In "Psychosexual" folgen wir der attraktiven Gianna Dior über ein ganzes Jahrzehnt, wie sie von einer rebellierenden Achtzehnjährigen zu einer erfolgreichen Sexualtherapeutin wird, die allem Anschein nach ein perfektes Leben zu führen scheint, aber von ihrem (Sex-)Leben enorm frustriert ist. Ihre Ehe gleicht einem Trümmerfeld, ihre Psyche ebenso. Doch als ihr Mann ein Kondom im Klo entdeckt und alles in sich zusammenzubrechen scheint, beginnt sie die Dinge in die Hand zu nehmen. 


"Psychosexual" ist ein Fest. Und das nicht nur wegen der wirklich sehr interessanten Story und der herausragenden schauspielerischen Leistung von Gianna Dior. In den vier Stunden und elf Minuten, die der Film andauert, ist cinematisch alles auf Hochglanz getrimmt. Kayden Kross, die Regisseurin und Drehbuchschreiberin des Crossovers, verschafft den Figuren eine gewisse Tiefe. Es gibt eine spürbare Entwicklung der Charaktere!
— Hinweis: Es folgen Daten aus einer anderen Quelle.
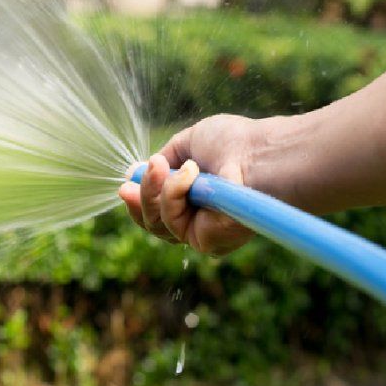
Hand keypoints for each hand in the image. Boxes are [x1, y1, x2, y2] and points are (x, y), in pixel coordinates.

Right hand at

Ohne euch zu viel über die Story von "Psychosexal" spoilern zu wollen, möchte ich allerdings noch kurz auf den Gastauftritt von Avery Christy in Szene drei eingehen. In Kombination mit der dramatischen Hintergrundmusik ergibt sich eine der gefühlvollsten Sex-Szenen der letzten Jahre. Sie ist eine Ausnahmetalent und bietet eine gelungene Abwechslung.


Herausragend ist auch die Double Penetration von Gianna Dior. Ihre Leidenschaft ist spürbar und dringt förmlich aus dem Bildschirm heraus! Hier wirkt der Soundtrack leider nur etwas deplatzierter als bei der Szene mit Avery Christy- woran das genau liegt kann ich euch auch nicht sagen. Wahrscheinlich an dem harten Sex.

Fazit:

Diese "Kritik" von mir liest sich wie eine Lobeshymne- und das ist sie auch. So und nicht anders muss ein guter Pornospielfilm im Jahr 2021 aussehen!